THE PLAGUES.
The Records do not throw any light upon the great cycle of
epidemics that occurred during the 14th century, we can only gather
together side-lights as they appear from the neighbouring parishes.
When in 1317 the Scots marched through the district it is said that
there was such a great plague raging that the "quick were scarcely
able to bury the dead." Then came the Black Death that extended
over the whole of the then known world. It came to Cumberland
and Westmorland in 1348 and lasted on and off to 1357. The
mortality was so great that "more than half the population of
England perished." And no wonder in our district, when we consider
that the streets consisted of a succession of tofts with small mudbuilt houses arranged with no care for alignment and past which the
badly made ways zig-zagged as they lengthened and became in
course of time overlaid with refuse and filth—hot beds of pestilence.
And, too, when we remember that most of the trade which was not
done in open market was carried on by pedlars who tramped from
one squalid booth to another. The virulent outbreaks of 1361
and 1368 were doubtless of the same disease.
When in 1380 the Scots were plundering Penrith Fair it is said that
they" had small cause to joy in their booty for with the cloth and
other commodities as they took away they carried into their own
country such pestilence that a third part of all the people where the
infection came died thereof."
Neither were the gentry altogether exempt for in 1403 Sir Gilbert
Curwen, his son Sir William and two younger sons all died of the
fell disease. So also did Roger Curwen of Caton.

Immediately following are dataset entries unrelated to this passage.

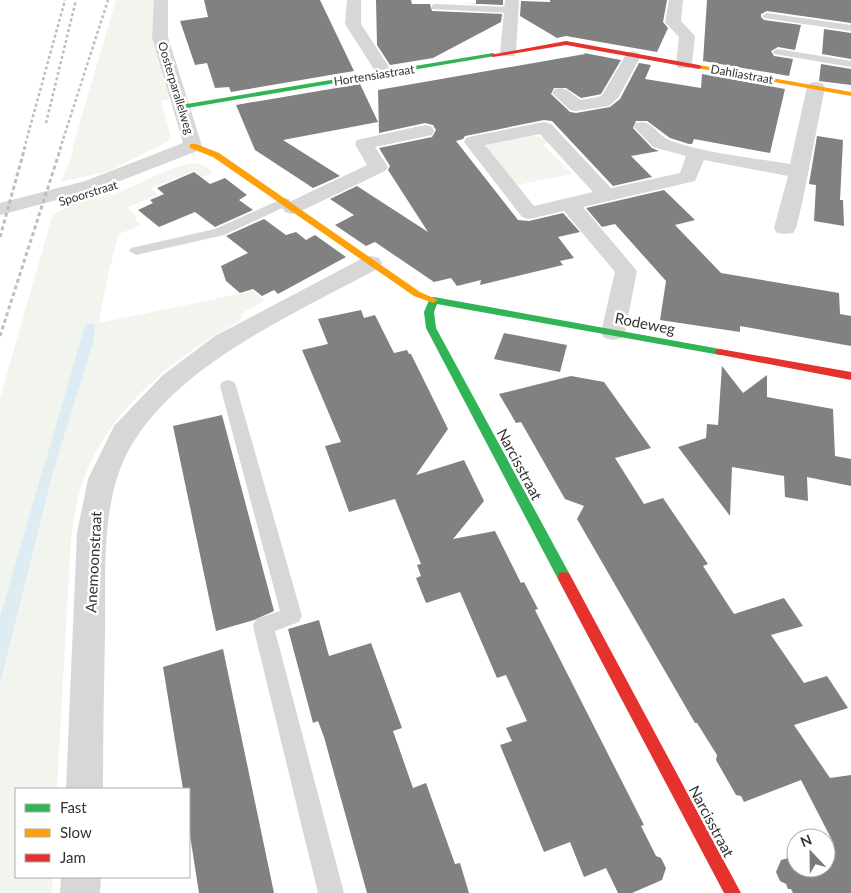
<svg xmlns="http://www.w3.org/2000/svg" width="851" height="893" font-family="Lato,sans-serif">
<style>
.green{fill:#f1f5ed}
.water{fill:#ddebf3}
.building{fill:#818181}
.lines{fill:none;stroke-linecap:round;stroke-linejoin:round}
.lane{fill:#d7d7d7;fill-rule:evenodd}
.street{fill:#d7d7d7;fill-rule:evenodd}
.fast{fill:#30b455;fill-rule:evenodd}
.slow{fill:#ff9f0a;fill-rule:evenodd}
.jam{fill:#e5322d;fill-rule:evenodd}
.rail-far1{stroke:#bebebe;stroke-width:2.5;stroke-dasharray:3 2.5;stroke-linecap:butt}
.rail{stroke:#bebebe;stroke-width:3;stroke-dasharray:4 3;stroke-linecap:butt}
.labels{text-anchor:middle;dominant-baseline:central;stroke-width:5;stroke-linejoin:round;paint-order:stroke}
.far-street-label{font-size:12px;fill:#333;stroke:#fff}
.street-label{font-size:15px;fill:#333;stroke:#fff}
</style>
<rect width="100%" height="100%" fill="#fff"/>
<g class="green">
<path d="M116 0H155L152 31 170 99 161 101 171 138 167 142 109 171 61 182C65 169 74 159 73 146Z"/>
<path d="M534 136 547 139 549 141 543 145 572 174 517 185 484 148 491 143Z"/>
<path d="M195 163 203 165 213 172 202 177 194 171 151 188 158 195 128 207 137 217 134 218 141 225 119 234 108 274 99 323 253 291 265 301 242 313 241 320C176 356 114 404 85 475 77 495 74 517 71 538L57 789H16V877H53L52 893H0V684L53 472 94 340 95 325 90 323 85 325 0 616V398L53 214 67 208 66 204 108 192 112 195C137 186 171 165 195 163Z"/>
</g>
<path class="water" d="M90 323 95 325 94 340 53 472 0 684V616L85 325Z"/>
<g class="building">
<path d="M204 0H320L354 71 231 92 229 87 215 88 207 63 195 65 180 21 208 17Z"/>
<path d="M376 0H411L412 4H430L432 11 502 14 501 22 433 58 390 65 377 45Z"/>
<path d="M476 0H503V5L457 3 476 4Z"/>
<path d="M550 0H667L663 22 668 28 657 52 566 36 557 38 520 16 521 1 550 2Z"/>
<path d="M707 0H851V23L767 11 761 14V17L764 20 801 25 795 50 778 47 771 51 774 56 793 59 789 76 703 61Z"/>
<path d="M824 29 851 33V59L822 54Z"/>
<path d="M584 53 621 60 601 94 597 95 581 98 566 88H554L551 94 570 112 576 113 610 107 620 99 639 63 651 65 645 79 701 88 702 74 785 89 770 153 694 139 692 144H689L670 138 647 121H636L633 128 652 148 659 151 631 156 652 177 613 186 552 121 544 120 465 136 463 139 456 141 518 220 529 221 563 213 580 232 558 237 574 258 560 261 563 265 480 285 481 280 457 286 451 278 434 282 375 242 366 246 335 225 354 215 330 199 357 186 428 232 388 170 390 166 379 148 432 137 436 130 433 125 425 123 379 133 378 90 585 54Z"/>
<path d="M821 64 851 69V85L819 81Z"/>
<path d="M360 84 378 122 283 140 340 176 313 188 255 150 236 105Z"/>
<path d="M817 136 843 140 840 200H843L844 226 814 221 816 185 809 184Z"/>
<path d="M194 172 210 184 225 178 247 195 239 200 253 210 215 227 195 212 159 227 138 210 153 203 150 200 164 194 157 188Z"/>
<path d="M664 190 695 220 675 225 721 273 839 293 840 314 851 316V346L740 326V332L660 320 666 281 615 224 602 227 586 208Z"/>
<path d="M264 219 286 235 296 232 306 240 315 235 346 257 278 294 274 290 262 296 253 289 240 293 226 281 221 266 248 253 226 236Z"/>
<path d="M361 310 364 318 375 315 394 353 407 350 409 354H411L448 429 416 475 464 460 484 501 453 539 495 531 521 583 524 582 538 609 535 610 644 825 641 826 656 856 661 858 666 868 662 880 632 893H618L606 868 584 877 570 842 544 852 500 745 512 741 506 728 527 721 506 675 497 678 460 592 426 603 416 578 421 576 417 565 421 564 395 499 349 512 325 446 341 442 302 350 328 344 318 319Z"/>
<path d="M504 333 567 345 560 372 494 359Z"/>
<path d="M722 366 743 393 767 375V397L833 409 835 456 851 459V486L807 477 808 501 785 497 784 476 732 467 730 516 678 447 706 438 707 424 718 425Z"/>
<path d="M571 376 604 382 651 448 615 458 644 504 663 498 708 564 703 566 734 614 784 598 803 626 771 635 804 683 827 676 848 708 794 725 830 778 851 775V893H793L791 889H788L786 884 780 881 776 872 781 860 796 856V868H826V846L834 844 801 780 744 802 741 796 736 795 716 760 717 755 697 723H695L577 519 584 506 565 499 521 422 516 423 499 394Z"/>
<path d="M222 415 274 611 254 620 216 631 173 426Z"/>
<path d="M319 620 329 656 371 643 402 728 393 731 413 788 426 783 455 864 460 863 469 893H367L324 737 318 721 313 723 288 629Z"/>
<path d="M223 649 274 893H199L189 829V789H183L163 667Z"/>
</g>
<g class="lines">
<g class="lane">
<path d="M435 4 511 7 516 10 511 13 432 9V5Z"/>
<path d="M767 13 851 25V31L764 18 762 16Z"/>
<path d="M778 49 851 61V67L774 54 773 52 774 50Z"/>
<path d="M284 198 289 199 291 202 289 205 224 235 136 255 129 251 131 248 215 229Z"/>
<path d="M228 380 234 382 236 386 302 616 299 622 275 631 344 893H318L253 626 256 619 280 611 220 386 222 382Z"/>
</g>
<g class="street">
<path d="M154 0H168V37L202 146 200 150 99 189 0 215V203L85 181 183 143 152 37Z"/>
<path d="M347 0H361V24L393 73 391 77H379L345 24Z"/>
<path d="M505 0H519L516 53 514 56H502L500 53Z"/>
<path d="M669 0H683L681 21 695 36 692 64 690 68H678L676 64 679 37 665 22Z"/>
<path d="M633 51 639 53 641 56 618 98 609 106 576 111 570 110 552 93 555 89C566 86 571 93 580 100L598 97 602 95 627 53Z"/>
<path d="M816 82 822 83 825 87 803 199 796 228 793 233 785 234 777 233 774 228 788 176 704 160 695 181 583 207 637 271 625 332 622 338 613 340 604 338 601 332 615 272 564 211 529 219 522 217 464 142 466 138 473 136 544 122 551 124 611 188 680 173 686 156 653 147 634 127 636 123C653 119 655 134 669 140 702 153 754 158 790 164L807 87 810 83ZM540 134 593 192 534 206 485 145Z"/>
<path d="M425 125 432 127 434 131 432 135 375 147 388 167 385 171 299 212 292 214 285 212 282 208 285 204 367 165 355 144 357 140Z"/>
<path d="M371 256 379 258 382 263 379 268C298 312 188 359 136 438 99 492 106 571 105 634 104 685 103 737 103 789H66L77 533 88 479 114 426 163 375 215 336 363 258Z"/>
<path d="M61 877H101L100 893H60Z"/>
</g>
<g class="fast">
<path d="M493 53 496 55 495 56 181 109 177 107 181 105Z"/>
<path d="M434 297 720 349 725 352 720 355 437 304 434 312 436 328 569 573 570 577 569 581 564 582 559 581 426 328 424 312 430 298Z"/>
</g>
<g class="slow">
<path d="M699 65 851 92V96L697 68V66Z"/>
<path d="M190 144H196L219 153 420 292 438 300 433 303 414 296 213 157 190 148Z"/>
</g>
<g class="jam">
<path d="M566 41 699 65 702 67 699 69 566 45 493 57 490 55Z"/>
<path d="M720 349 851 372V380L716 354 715 352 716 350Z"/>
<path d="M564 572 569 573 741 893H724L559 581 558 577 559 573Z"/>
</g>
<g class="rail-far1">
<path d="M46 123 76 0"/>
<path d="M24 149 65 0"/>
<path d="M60 149 108 0"/>
</g>
<g class="rail">
<path d="M0 237 25 147"/>
<path d="M0 336 61 147"/>
</g>
</g>
<g class="labels">
<g class="far-street-label">
<text transform="translate(742 74) rotate(10)">Dahliastraat</text>
<text transform="translate(374 75) rotate(-9)">Hortensiastraat</text>
<text transform="translate(176 88) rotate(73)">Oosterparallelweg</text>
<text transform="translate(88 193) rotate(-17)">Spoorstraat</text>
</g>
<g class="street-label">
<text transform="translate(645 323) rotate(11)">Rodeweg</text>
<text transform="translate(520 464) rotate(62)">Narcisstraat</text>
<text transform="translate(93 562) rotate(-87)">Anemoonstraat</text>
<text transform="translate(712 821) rotate(62)">Narcisstraat</text>
</g>
</g>
<rect x="15" y="788" width="175" height="90" fill="#ffffff" stroke="#adadad"/>
<rect x="25" y="804" width="25" height="8" fill="#30b455" stroke="#adadad"/>
<text x="60" y="813" font-size="15" fill="#333333">Fast</text>
<rect x="25" y="829" width="25" height="8" fill="#ff9f0a" stroke="#adadad"/>
<text x="60" y="838" font-size="15" fill="#333333">Slow</text>
<rect x="25" y="854" width="25" height="8" fill="#e5322d" stroke="#adadad"/>
<text x="60" y="863" font-size="15" fill="#333333">Jam</text>
<g transform="translate(811 853) rotate(338)"><circle r="24" fill="#ffffff" stroke="#adadad"/>
<path d="M0-4L9 19L0 12L-9 19Z" fill="#7a7a7a"/>
<text y="-8" font-size="14" font-weight="bold" text-anchor="middle" fill="#333333">N</text>
</g>
</svg>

Of the plagues of 1485, 1506 and 1517 which spread over the whole
of England we have no local information, but it is said that many
that were in good health at noon were numbered among the dead at
eventide.
The first local epidemic of which we have a fairly full record is the
one that occurred from 22 September, 1597 and continued until
13 December, 1598. The Penrith Register gives, "A sore plague in
Richmond Kendal Penreth Carliell Apulbie and other places in
Westmorland and Cumberland in the year of our god 1598 of this
plague ther dyed at Kendal ..." Jefferson states that there were
a few very indistinct words more, but the blank is filled by an
inscription that used to be on the chancel wall which gave
"a.d. m.d.xc.viij. Ex gravi peste, quod regionibus hisce incubuit,
obierunt apud Penrith 2260, Kendal 2500, Richmond 2200, Carlisle
1196." With regard to these figures the Rev. H. Whitehead suggested that they might well refer to the number who died in the rural
deaneries rather than in the actual towns.
Nicolson and Burn say that at this time the fairs and markets had
to be removed from Appleby to Gilshaughlin (parish of Cliburn)
"in which year, between 1 August and 25 March, there died in
Appleby, Scattergate and Colby 128 persons." At Penrith the usual
markets were suspended and such places without the town as Mealcross and Cross Green were appointed for purchasing the provisions
brought by the country people; there still remains a large block of
stone called the "Plague Stone," dished out to hold some disinfecting
liquid into which the money was placed, and only when thus disinfected would the farmers receive it in payment for their goods. In
the same way provisions were brought to Coneybeds, a fort situate
on Hay Fell, where the farmers deposited their goods for the
inhabitants of Kendal.
Two successive bishops of Carlisle died of the plague at Rose
Castle: John Mey in 1597 at eight o'clock in the morning being buried
in the Cathedral the same evening, and Henry Robinson who died on
19 June, 1616 at about three o'clock in the afternoon and who was
buried in the Cathedral the same evening at about eleven o'clock.